La Présidence de la République annonce la mort du comédien Jacques Seyres. Le sociétaire honoraire de la Comédie-Française était âgé de 94 ans.
Il a quatorze ans en 1942. Il vit à Marseille, au-dessus d’un entrepôt de parfumerie. Il n’a jamais connu son père. Il vit élevé par des femmes. Sa grand-mère a été cuisinière dans des maisons bourgeoises. Sa mère est devenue brodeuse, un art qu’elle a appris des religieuses, et le quotidien modeste. Les Japonais ont attaqué Pearl Harbor, Orson Wells vient de réaliser Citizen Kane, Carné signe Les Visiteurs du soir et Lubitsch tourne To be or not to be. Il a quatorze ans, on l’appelle Jacky. Il veut aider sa mère. Il décide de travailler
Au Crédit Lyonnais, il se fait groom, gosse à tout faire, et fait tout, mais rien ne l’empêche de lire Proust, de rencontrer des artistes du dimanche qui le poussent à lire des poèmes, à en écrire, à en dire. Le gamin devient lecteur, le lecteur devient conteur et veut apprendre le métier d’acteur. En 1947, il débarque dans la capitale. À dix-neuf ans, il a lu ses classiques, perdu son accent et passe le Conservatoire. Dès lors, il travaille, lit, apprend.
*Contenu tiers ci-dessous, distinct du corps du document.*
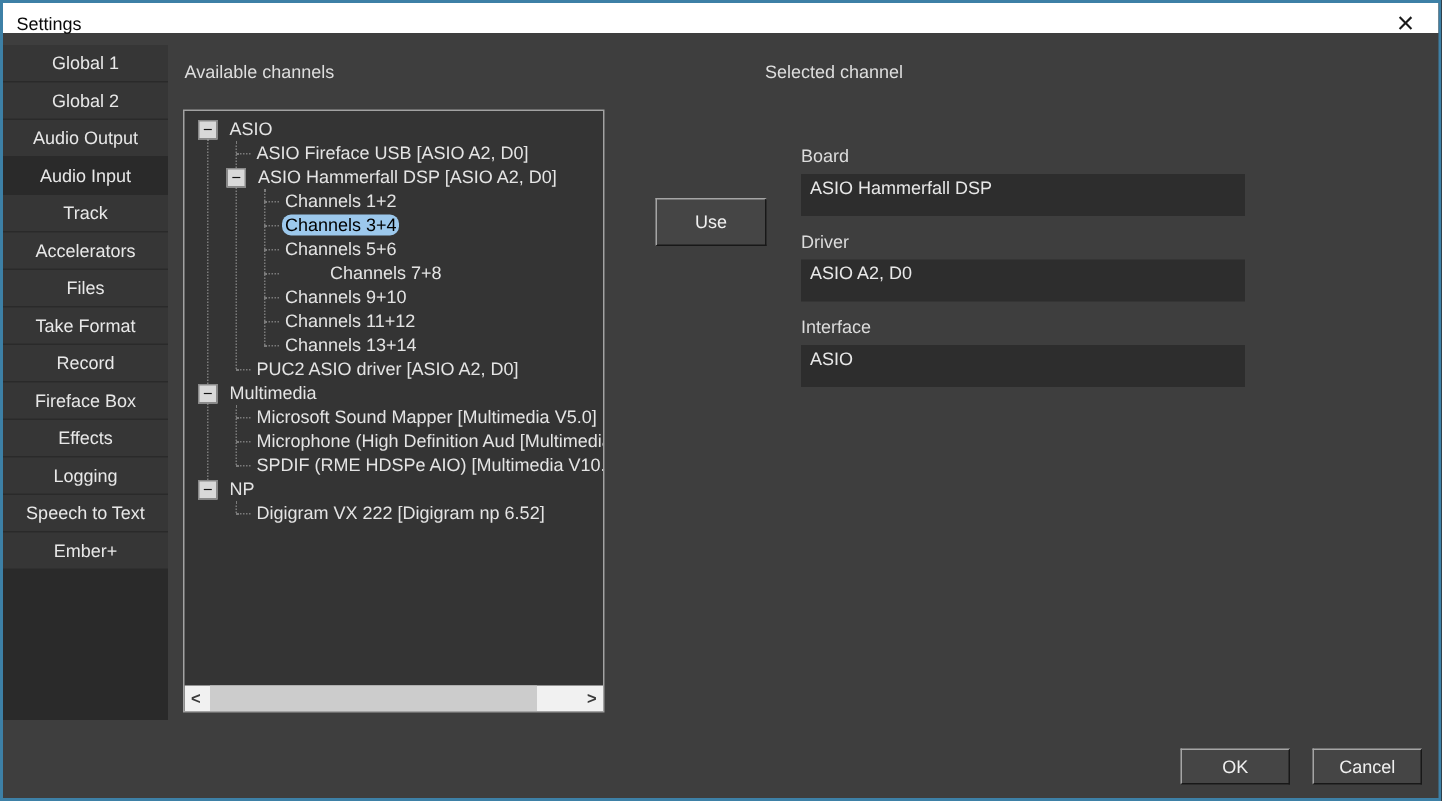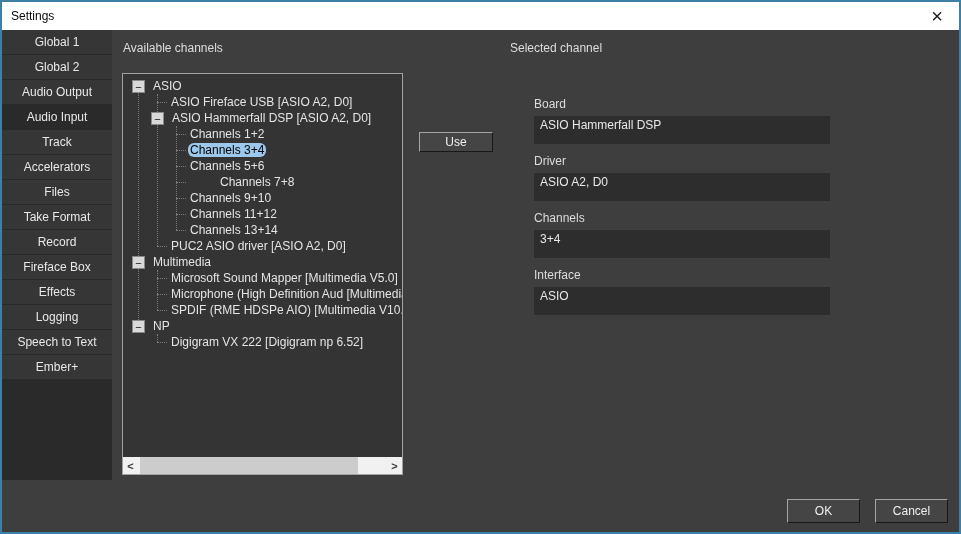--- a/index.html
+++ b/index.html
@@ -6,21 +6,21 @@
   html, body { width: 961px; height: 534px; background: #1e1e1e; }
   body { font-family: "Liberation Sans", sans-serif; }
 
   .window {
     position: relative; width: 961px; height: 534px;
     border: 2px solid #3c7fa0; border-color: #3d80a6;
     background: #3e3e3e; overflow: hidden;
   }
 
   
-  .titlebar { position: absolute; left: 0; top: 0; right: 0; height: 28px; background: #ffffff; }
+  .titlebar { position: absolute; left: 0; top: 0; right: 0; height: 20px; background: #ffffff; }
   .title-text { position: absolute; left: 9px; top: 7px; font-size: 12px; color: #0a0a0a; }
   .close-btn {
     position: absolute; right: 4px; top: 0; width: 36px; height: 28px;
     display: flex; align-items: center; justify-content: center; cursor: pointer;
   }
   .close-btn span { font-size: 20px; line-height: 20px; color: #1a1a1a; font-weight: 300; }
 
   
   .sidebar { position: absolute; left: 0; top: 28px; width: 110px; height: 450px; background: #2a2a2a; }
   .side-item {
@@ -63,21 +63,21 @@
   }
   .sb-left { left: 0; } .sb-right { right: 0; }
   .sb-thumb { position: absolute; left: 17px; top: 0; width: 218px; height: 17px; background: #cccccc; }
 
   
   .btn3d {
     position: absolute; background: #454545; color: #f0f0f0; font-size: 12px;
     border: 1px solid; border-color: #a5a5a5 #181818 #181818 #a5a5a5;
     display: flex; align-items: center; justify-content: center; cursor: pointer;
   }
-  .use-btn { left: 417px; top: 130px; width: 74px; height: 20px; }
+  .use-btn { left: 435px; top: 130px; width: 74px; height: 32px; }
   .ok-btn { left: 785px; top: 497px; width: 73px; height: 24px; }
   .cancel-btn { left: 873px; top: 497px; width: 73px; height: 24px; }
 
   
   .fields { position: absolute; left: 508px; top: 95px; width: 296px; margin-left: 24px; }
   .field-block { margin-bottom: 10px; }
   .f-label { font-size: 12px; color: #dcdcdc; margin-bottom: 5px; height: 14px; }
   .f-value {
     height: 28px; line-height: 19px; background: #2d2d2d; color: #e8e8e8;
     font-size: 12px; padding-left: 6px; white-space: nowrap; overflow: hidden;
@@ -257,24 +257,20 @@
   <div class="fields">
       <div class="field-block">
     <div class="f-label">Board</div>
     <div class="f-value">ASIO Hammerfall DSP</div>
   </div>
       <div class="field-block">
     <div class="f-label">Driver</div>
     <div class="f-value">ASIO A2, D0</div>
   </div>
       <div class="field-block">
-    <div class="f-label">Channels</div>
-    <div class="f-value">3+4</div>
-  </div>
-      <div class="field-block">
     <div class="f-label">Interface</div>
     <div class="f-value">ASIO</div>
   </div>
     </div>
 
   <div class="btn3d ok-btn">
     <span>OK</span>
   </div>
   <div class="btn3d cancel-btn">
     <span>Cancel</span>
1955, il entre à la Comédie-Française ‒ pour trente ans ‒, avec un goût prononcé pour l’intermittence, puisqu’il quittera la Maison de Molière en 1965 pour la rejoindre finalement en 1978 et ce jusqu’en 1997. Il grandit au cœur d’un âge d’or : ses maîtres se nomment Beaumarchais, Marivaux, ses camarades Jacques Charon, Robert Hirsch, Jean Piat, Françoise Seigner. Alain Feydeau, avec qui il partage sa loge, l’appelle « ma petite mouche bleue », son surnom devient « mouchy ». Il raffole des grands écarts, passe du rire aux larmes, du boulevard au classique, met en scène L’Aiglon d’Edmond Rostand ou déglingue la mécanique du Vison voyageur avec Poiret et Serrault. Il joue Feydeau, Genet, danse et chante le rôle de Ménélas de La Belle Hélène, à l’Opéra Comique, et fait entrer Giraudoux à la Comédie-Française. Goldoni aura été son auteur de prédilection avec La Locandiera, L’Impressario de Smyrne, La Serva amorosa, ou bien sûr la Trilogie de la villégiature, sous la direction de Giorgio Strehler.
Au cinéma, Jacques Sereys traverse les écrans du Feu Follet de Louis Malle, en 1963, revient dans Le Hussard sur le toit trente ans plus tard ou dans Mon petit doigt m’a dit, de Pascal Thomas. Années 2000, seul en scène, subtil orateur, doté du Molière du Comédien, il interprète Du côté de chez Proust, puis Sous le soleil de Daudet, dirigé par son complice Jean-Luc Tardieu.